----- Task data

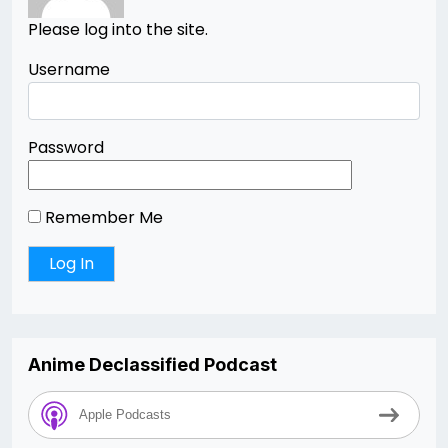
Please log into the site.
Username
Password
Remember Me
Anime Declassified Podcast
Apple Podcasts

----------

Task to carry out:
Transcribe all the lines above exactly, apart from the pictures.

Exercise output:
Please log into the site.
Username
Password
Remember Me
Anime Declassified Podcast
Apple Podcasts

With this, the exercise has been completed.